_ASSIGNED TASK_
Transcribe the records that follow in their entirety, omitting any pictures.

Document layout detection data
- - -

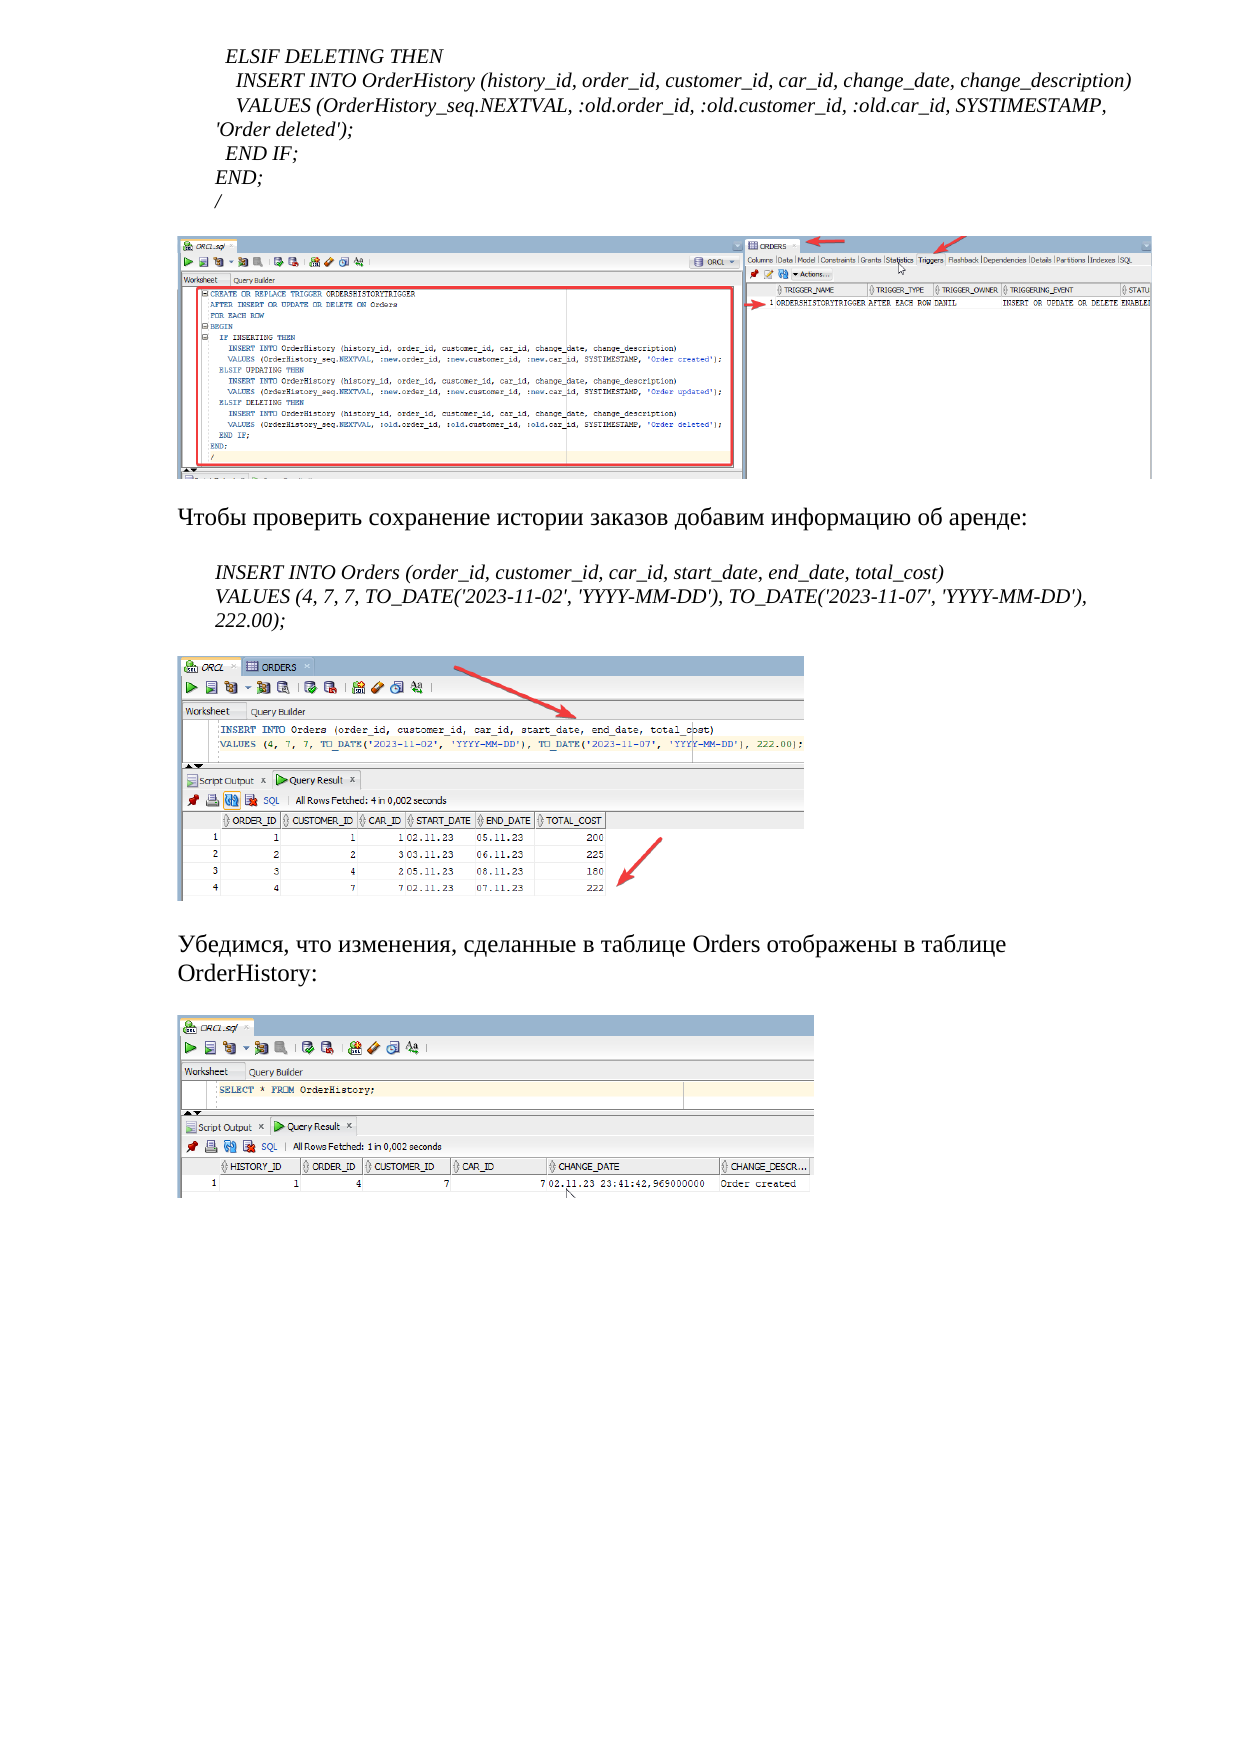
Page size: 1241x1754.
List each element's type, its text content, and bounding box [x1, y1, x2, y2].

text VALUES (OrderHistory_seq.NEXTVAL, :old.order_id, :old.customer_id, :old.car_id, SYSTIMESTAMP, 'Order deleted'); [215, 92, 1152, 141]
text VALUES (4, 7, 7, TO_DATE('2023-11-02', 'YYYY-MM-DD'), TO_DATE('2023-11-07', 'YYYY-MM-DD'), 222.00); [215, 584, 1152, 632]
text END IF; [215, 141, 1152, 165]
text Чтобы проверить сохранение истории заказов добавим информацию об аренде: [177, 502, 1152, 531]
picture [177, 656, 804, 901]
picture [177, 1015, 814, 1198]
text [215, 68, 1152, 92]
text ELSIF DELETING THEN [215, 44, 1152, 68]
text END; [215, 165, 1152, 189]
picture [177, 236, 1152, 479]
text INSERT INTO Orders (order_id, customer_id, car_id, start_date, end_date, total_cost) [215, 560, 1152, 584]
text / [215, 189, 1152, 213]
text Убедимся, что изменения, сделанные в таблице Orders отображены в таблице OrderHistory: [177, 929, 1152, 987]
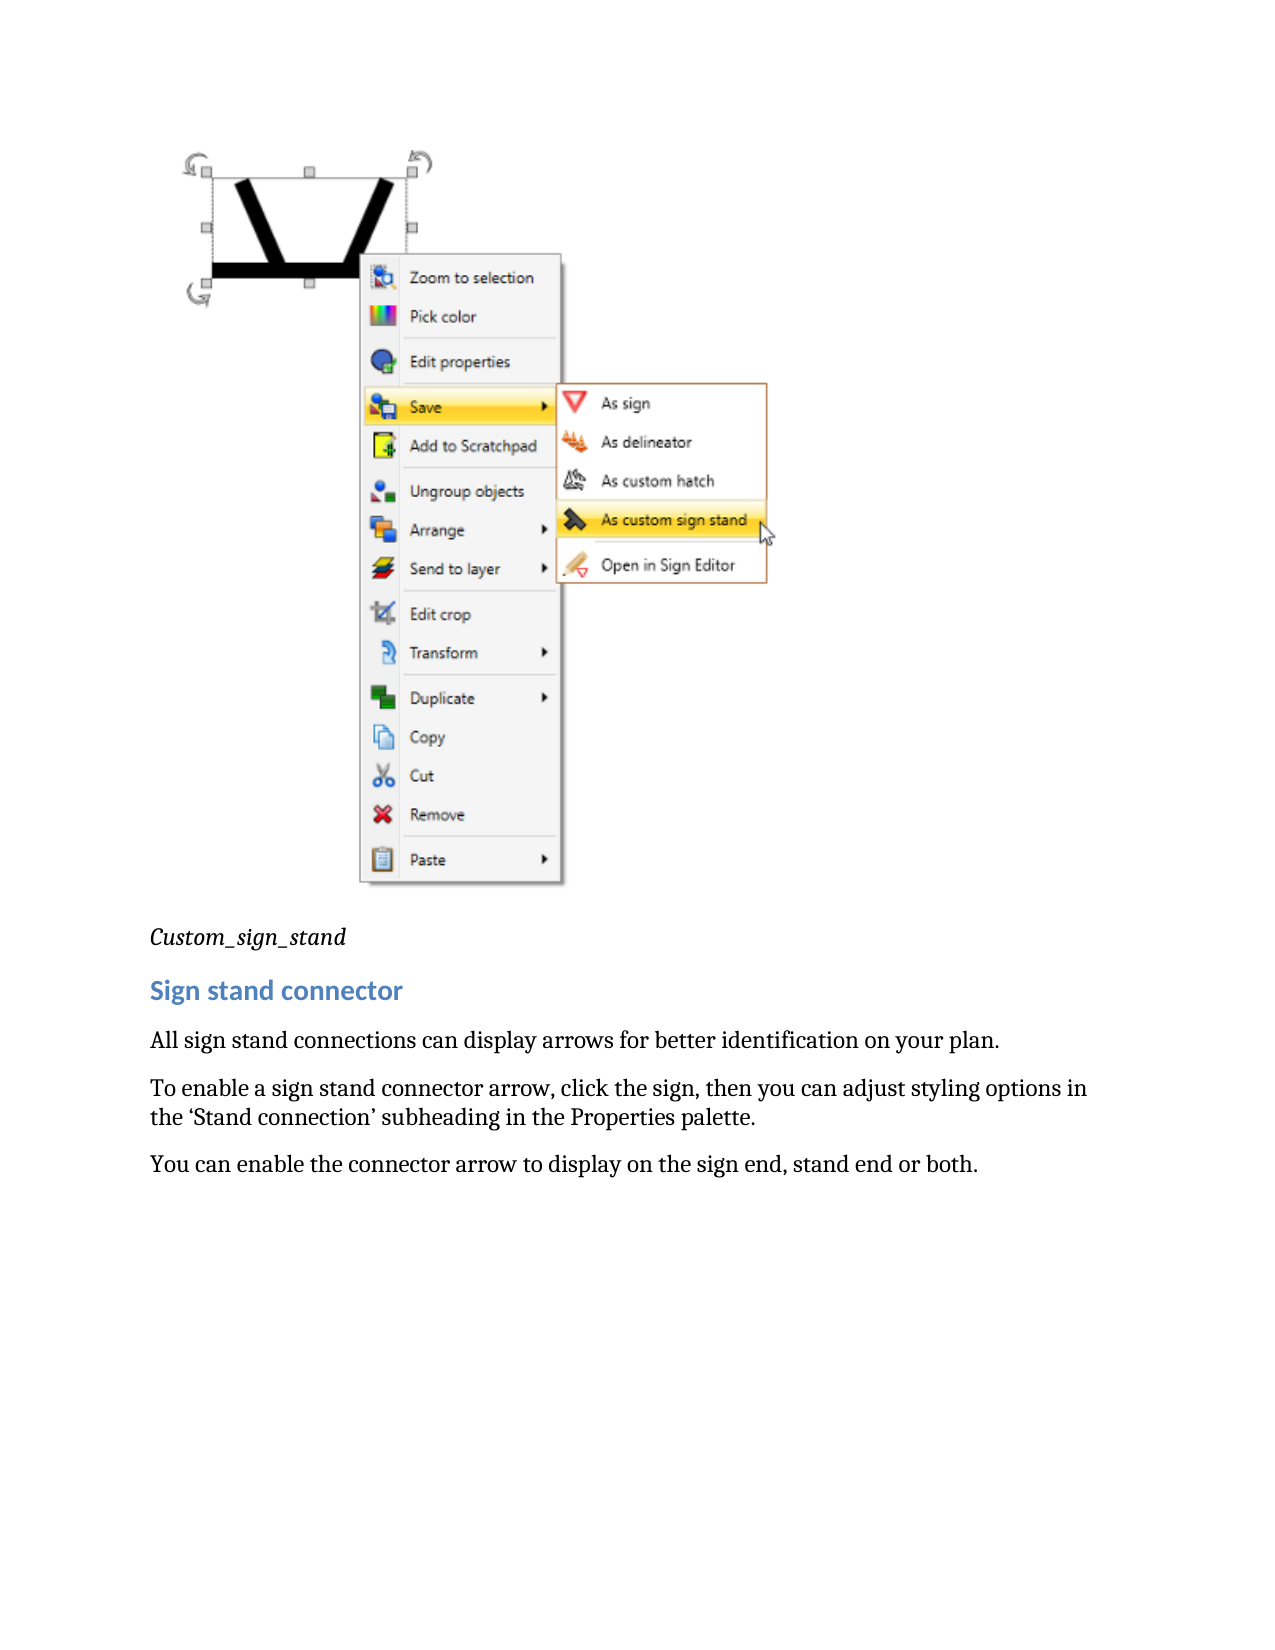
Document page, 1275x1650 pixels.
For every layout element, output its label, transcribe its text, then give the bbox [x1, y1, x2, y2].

- - -

_WRITTEN SOLUTION_
Page size: 1241x1754.
List each element's type, its text content, and bounding box [x1, y1, x2, y2].

text VALUES (OrderHistory_seq.NEXTVAL, :old.order_id, :old.customer_id, :old.car_id, SYSTIMESTAMP, 'Order deleted'); [215, 92, 1152, 141]
text VALUES (4, 7, 7, TO_DATE('2023-11-02', 'YYYY-MM-DD'), TO_DATE('2023-11-07', 'YYYY-MM-DD'), 222.00); [215, 584, 1152, 632]
text END IF; [215, 141, 1152, 165]
text Чтобы проверить сохранение истории заказов добавим информацию об аренде: [177, 502, 1152, 531]
picture [177, 656, 804, 901]
picture [177, 1015, 814, 1198]
text [215, 68, 1152, 92]
text ELSIF DELETING THEN [215, 44, 1152, 68]
text END; [215, 165, 1152, 189]
picture [177, 236, 1152, 479]
text INSERT INTO Orders (order_id, customer_id, car_id, start_date, end_date, total_cost) [215, 560, 1152, 584]
text / [215, 189, 1152, 213]
text Убедимся, что изменения, сделанные в таблице Orders отображены в таблице OrderHistory: [177, 929, 1152, 987]
Document page, 1275x1650 pixels.
For every layout element, output its label, transcribe its text, then give the bbox [x1, y1, x2, y2].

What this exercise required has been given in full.